MySQL Clustered Index or Non Clustered index? (Database Design)

clustered-indexMySQLnonclustered-indexperformanceperformance-tuning

I know this might be a basic thing for you guys in this corner of SE but I'm having some trouble figuring out the best option for designing my DB.

I am creating a custom app where the user will be entering data into a table(lets call this table "manifest") at least 1 entry every minute, each entry will have data grabbed from the input field and when adding the new row, the current date and time is also being added to a datetime column.

This table will later be browsed by the app users on the front end at least 4 times a week when they come to do some exporting of their previously entered data.

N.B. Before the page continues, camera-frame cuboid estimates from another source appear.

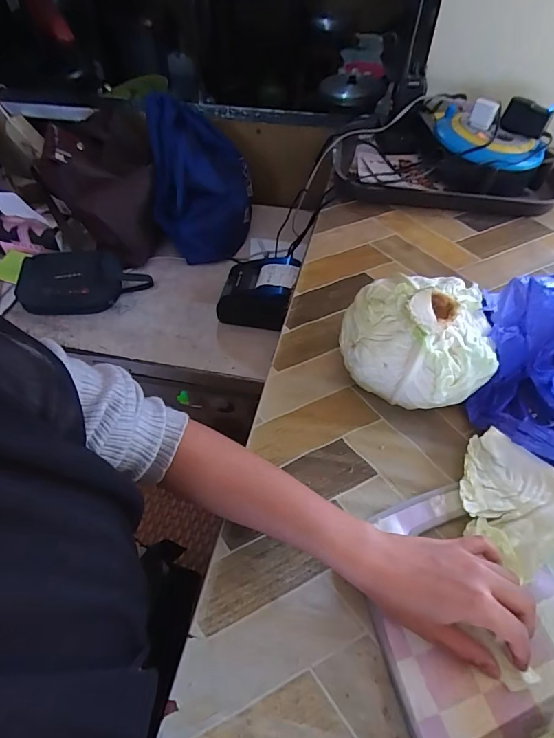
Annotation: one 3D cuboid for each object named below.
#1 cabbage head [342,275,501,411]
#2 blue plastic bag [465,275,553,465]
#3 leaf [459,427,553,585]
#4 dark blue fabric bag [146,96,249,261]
[{"bbox_3d":[0.147,-0.024,0.447,0.145,0.111,0.122,0,54,0],"label":"cabbage head"},{"bbox_3d":[0.284,-0.015,0.448,0.132,0.107,0.202,34,61,23],"label":"blue plastic bag"},{"bbox_3d":[0.214,0.115,0.384,0.105,0.024,0.098,-35,61,-23],"label":"leaf"},{"bbox_3d":[-0.152,-0.372,0.839,0.185,0.225,0.226,-3,54,-2],"label":"dark blue fabric bag"}]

I expect them to a lot of ordering by date, so I was planning to do an index on the date column for the first 8 characters of the MYSQL DATE = 00/00/00 (id leave out the time portion).


From what I know about indexes is that they slow down inserting and updating of data because the index needs to be rebuilt every time new data is entered.

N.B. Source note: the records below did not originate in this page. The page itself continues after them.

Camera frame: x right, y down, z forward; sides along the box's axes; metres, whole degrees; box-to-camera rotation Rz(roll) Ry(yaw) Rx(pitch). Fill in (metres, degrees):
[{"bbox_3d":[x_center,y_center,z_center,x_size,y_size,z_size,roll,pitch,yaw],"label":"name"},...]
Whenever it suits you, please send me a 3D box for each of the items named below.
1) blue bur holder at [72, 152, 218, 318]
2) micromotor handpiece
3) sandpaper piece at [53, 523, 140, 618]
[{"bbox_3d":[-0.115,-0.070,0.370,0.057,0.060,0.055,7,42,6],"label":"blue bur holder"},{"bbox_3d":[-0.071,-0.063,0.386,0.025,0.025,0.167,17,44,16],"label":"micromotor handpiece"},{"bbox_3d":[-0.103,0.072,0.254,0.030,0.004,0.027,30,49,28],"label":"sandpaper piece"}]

This sounds like it would be inefficient to create an index(other than the primary key[id]) if the users will be inputting data at least once a minute for maybe 2 hours straight(per day) and the index would have to be rebuilt every minute(?) new data comes in.

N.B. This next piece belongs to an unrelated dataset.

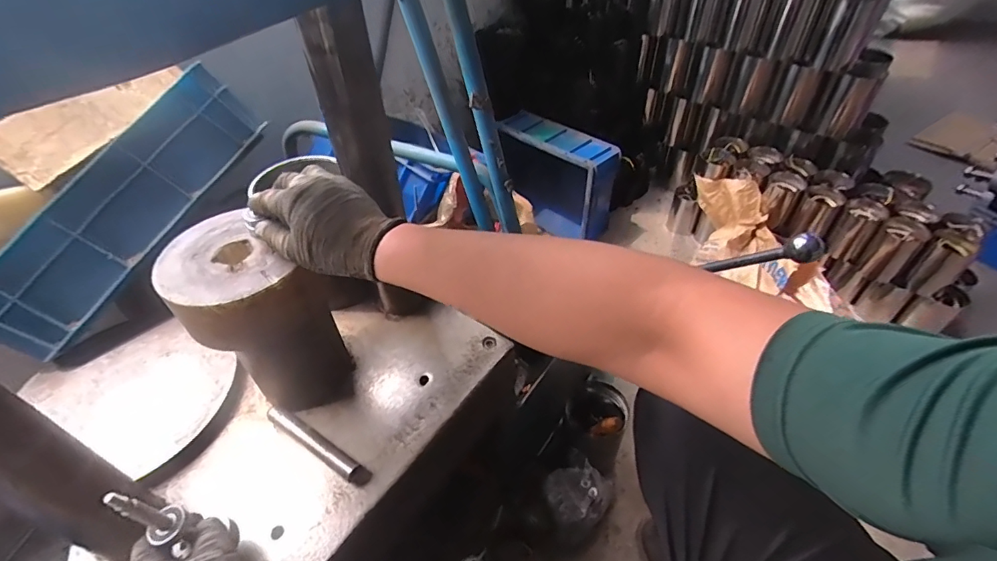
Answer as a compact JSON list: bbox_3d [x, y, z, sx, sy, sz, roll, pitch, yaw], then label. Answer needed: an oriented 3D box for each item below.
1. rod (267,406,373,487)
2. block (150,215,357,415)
[{"bbox_3d":[-0.210,0.190,0.549,0.150,0.022,0.022,23,50,23],"label":"rod"},{"bbox_3d":[-0.261,0.049,0.544,0.135,0.211,0.142,-25,49,-21],"label":"block"}]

I know this table would just keep growing because they need to keep track of the records for years on end, that's why I'd want to put an index on the date column to make it future proof in terms of speed. But the fact that they'd be inputting data into it so frequently and indexes would have to be rebuilt every time has me a little lost on how to proceed.

I was thinking a non-clustered index would solve the issue? I've watched several videos explaining the two and it seems that the rebuilding would still need to take place for non-clustered indexes?

Any help and performance tips would be appreciated

Best Answer

About PRIMARY KEYs:

  • Each table must have a PRIMARY KEY.
  • The PK (in MySQL's InnoDB engine) is always "clustered"
  • Indexes other than the PK are non-clustered.
  • The PK is "unique". It uniquely identifies each row.

In your question:

  • One INSERT per minute is very slow. (So, no performance concerns here, regardless of the indexes on the table, regardless of anything else.)
  • "Exporting" rows -- Do you mean "read" (SELECT) or "archive" (SELECT, then DELETE)?? (More details, please.)
  • "first 8 characters of the MYSQL DATE = 00/00/00" -- Are you not storing the DATE part? If not, then make it a TIME column. If you want to "extract" just the time (from a DATETIME, see the TIME() function.
  • "indexes ... slow down inserting and updating of data because the index needs to be rebuilt every time new data is entered." NO, NO, NO. Indexes are not rebuilt except on explicit requests -- which are rarely warranted.
  • Having an index does slow down writes slightly, but the index is likely to speed up reads significantly. So, don't fear having indexes.
  • After 10 years, you will have about 5 million rows. As tables go, this is only medium-sized. Not a problem. However, for accessing individual rows or groups of rows, indexes (whether PK or secondary) are strongly advised.
  • "I'd want to put an index on the date column to make it future proof in terms of speed." -- That does not "future-proof" it. It will help some SELECTs, but not others. Show us the selects so we can recommend a set of indexes that would be optimal for those selects.
  • Later, if you add/drop/change an index (primary or secondary), there will be some amount of effort, possibly involving copying the table over. It is premature to worry about that.